Enter the birth of digital self-publishing, the rapid growth of the e-reader market, and more recently, widespread apps that turn any smart phone into an e-reader. Those college-aged protagonists no one wanted to read about? Indie authors offered those stories to readers directly. Lo and behold, the previously nonexistent audience appeared.
Shocking? Not really. Much of the “NA” audience is just an extension of the YA audience, as well as a natural progression from it. Is an 18-year-old—who is a legal adult—an adult in every sense of the word? Not until she’s financially independent. Until then, she’s on the same coming-of-age path she was before—she’s just closer to her goal. A professor friend told me that she hadn’t realized how young her students were until her own sons were in college. “They have adult bodies and more advanced language skills, but their thought processes and reasoning haven’t quite caught up,” she said.

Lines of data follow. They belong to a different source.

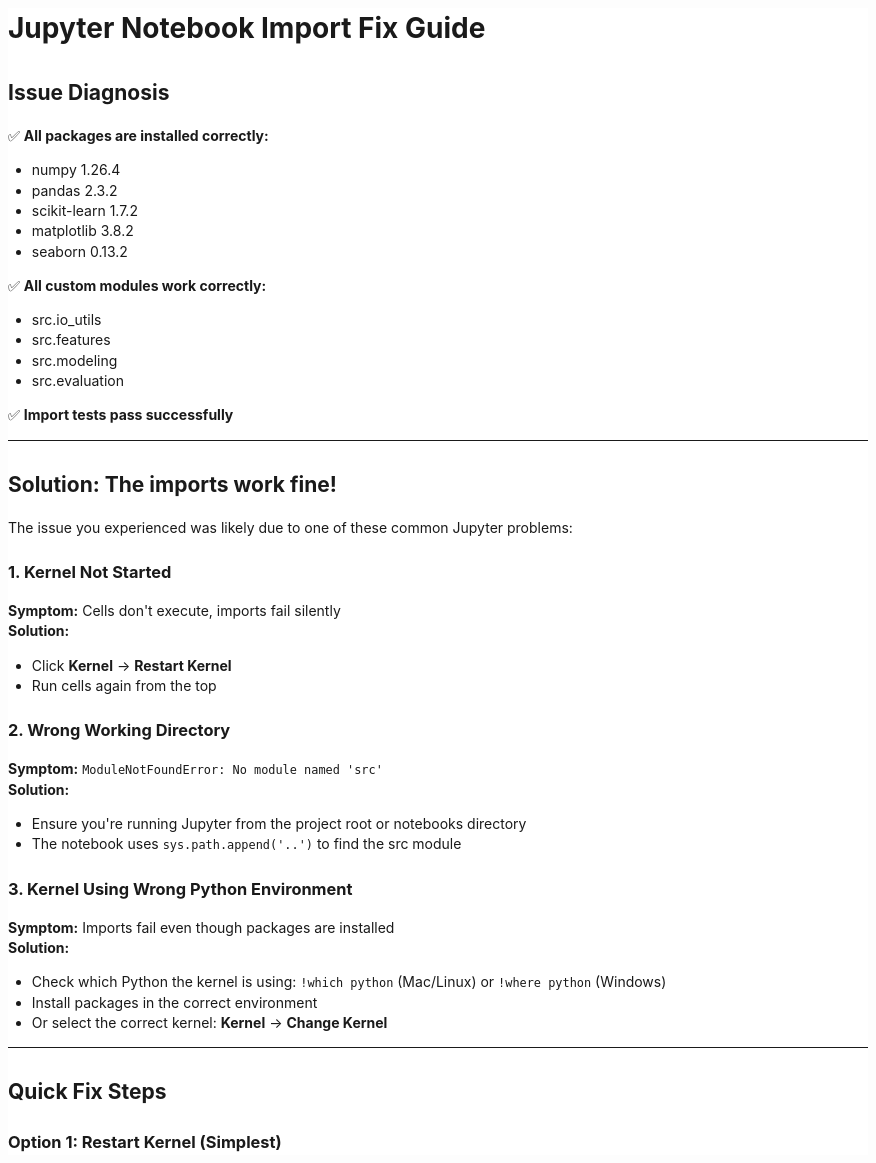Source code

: # Jupyter Notebook Import Fix Guide

## Issue Diagnosis

✅ **All packages are installed correctly:**
- numpy 1.26.4
- pandas 2.3.2
- scikit-learn 1.7.2
- matplotlib 3.8.2
- seaborn 0.13.2

✅ **All custom modules work correctly:**
- src.io_utils
- src.features
- src.modeling
- src.evaluation

✅ **Import tests pass successfully**

---

## Solution: The imports work fine!

The issue you experienced was likely due to one of these common Jupyter problems:

### 1. Kernel Not Started
**Symptom:** Cells don't execute, imports fail silently  
**Solution:** 
- Click **Kernel** → **Restart Kernel**
- Run cells again from the top

### 2. Wrong Working Directory
**Symptom:** `ModuleNotFoundError: No module named 'src'`  
**Solution:**
- Ensure you're running Jupyter from the project root or notebooks directory
- The notebook uses `sys.path.append('..')` to find the src module

### 3. Kernel Using Wrong Python Environment
**Symptom:** Imports fail even though packages are installed  
**Solution:**
- Check which Python the kernel is using: `!which python` (Mac/Linux) or `!where python` (Windows)
- Install packages in the correct environment
- Or select the correct kernel: **Kernel** → **Change Kernel**

---

## Quick Fix Steps

### Option 1: Restart Kernel (Simplest)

This leads me to confession number two: I’m not convinced publishing needs a new category. Heck yeah, I slapped a “New Adult” tag on each of my “Mature YA” books, because I’m not stupid. If everyone is going to say I’m writing “NA,” and that tag helps readers find my books, then by all means, I’ll add it. But what needed to happen has happened: Authors are writing and selling novels with characters in the college age range, without benefit of a distinct category.

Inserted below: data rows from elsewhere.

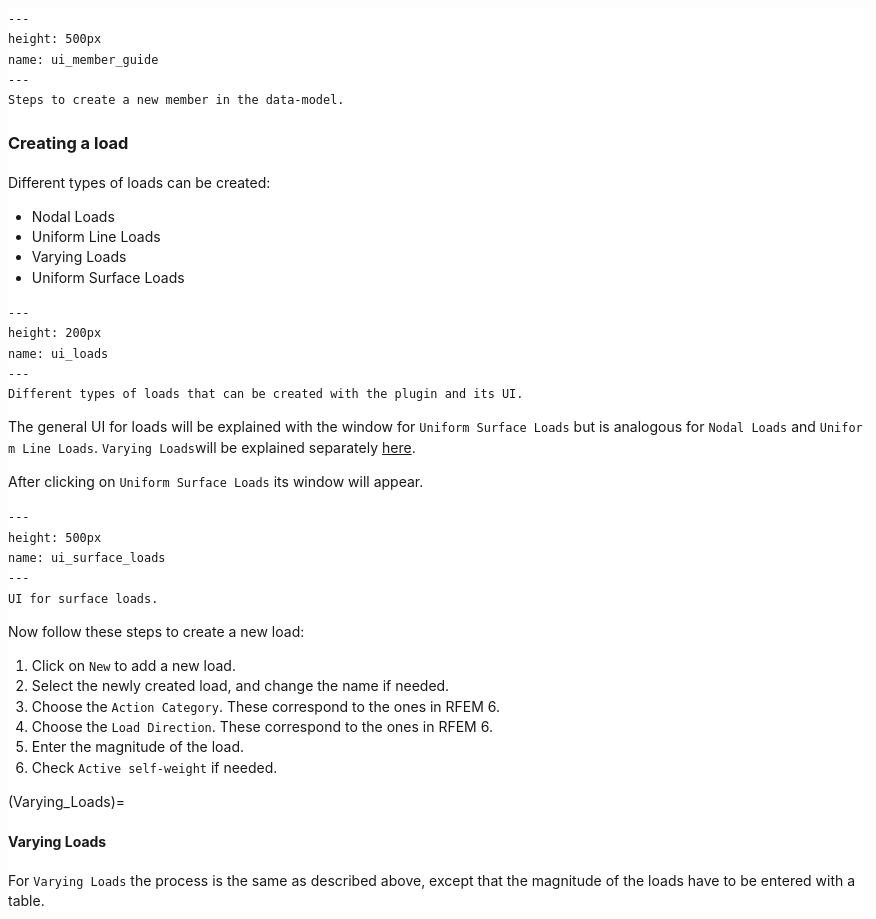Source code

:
 ```{figure} img/ui_member_guide.png
---
height: 500px
name: ui_member_guide
---
Steps to create a new member in the data-model.
```

### Creating a load

Different types of loads can be created:

- Nodal Loads
- Uniform Line Loads
- Varying Loads
- Uniform Surface Loads

```{figure} img/ui_loads.png
---
height: 200px
name: ui_loads
---
Different types of loads that can be created with the plugin and its UI.
```

The general UI for loads will be explained with the window for `Uniform Surface Loads` but is analogous
for `Nodal Loads`
and `Uniform Line Loads`. `Varying Loads`will be explained separately [here](Varying_Loads).

After clicking on `Uniform Surface Loads` its window will appear.

```{figure} img/ui_surface_loads.png
---
height: 500px
name: ui_surface_loads
---
UI for surface loads.
```

Now follow these steps to create a new load:

1. Click on `New` to add a new load.
2. Select the newly created load, and change the name if needed.
3. Choose the `Action Category`. These correspond to the ones in RFEM 6.
4. Choose the `Load Direction`. These correspond to the ones in RFEM 6.
5. Enter the magnitude of the load.
6. Check `Active self-weight` if needed.

(Varying_Loads)=

#### Varying Loads

For `Varying Loads` the process is the same as described above, except that the magnitude of the loads have to be
entered with a table.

Where those books should be “shelved” is something brick-and-mortar retailers will have to figure out. The idea that these stories can be edgier because the protagonists are 18 and up is unnecessary. Unless you’ve been living under a rock, you know that plenty of YA books are edgy—they contain swearing, drinking, drugs and sex. In other words, reality.
If by edgy one means tackling tough topics—well, anyone who reads YA on even the most intermittent basis knows that’s been done and done well: Speak, Thirteen Reasons Why, The Sky is Everywhere, Looking for Alaska, Some Girls Are, Shine, I Know It’s Over . . . No one needs to look for a New Adult designation to find edgy, or dark, or titillating literature—and thank God for that.
Lest you question my credentials for welcoming edgy content to YA, I have an incontestable qualification: I’m the parent of three children between the ages of 17 to 23. I love that my son brought Going Bovine into my room at 2 a.m. with tears on his face and said, “Read this.” I love that my daughter and I could discuss and contrast Alex Fuentes (from Perfect Chemistry by Simone Elkeles) with “real boys.” I’m a parent who welcomed the edgy stuff, and recognized the importance of it for creating dialogue with my kids. It wasn't about what I wanted to talk about—because I can do that without assistance from literature or celebrity-endorsed commercials, thanks—but about what they wanted to talk about.
I’ve heard that NA seeks to appeal to readers “18 to 35.” Or 34. Or 30. Or starting at 17. Again, unnecessary. The elimination of the weird dearth of characters in the 19-23 year-old age range was the essential thing. The placement of those stories should be based on content, not the ages of the protagonists. If a book has a YA voice, if it speaks to serious issues as archetypal YA does, then it should be categorized as YA, and perhaps given a “mature” label to let the parents of 14-year-olds know that this book should be parentally-guided. Books like Easy and Slammed fall into that category. As for those 20-somethings (and older) being able to find them? We already read YA. We’ll find them just fine.
As a self-published author, I found enough readers to put Easy on the NYT bestseller list for nine weeks—three of those on the combined and the e-book lists. The audience is there. Now let’s publish for them.
Readers: What do you think of the "New Adult" designation? Do you like to read about protagonists who are in that stage between living at home and being a full-on adult?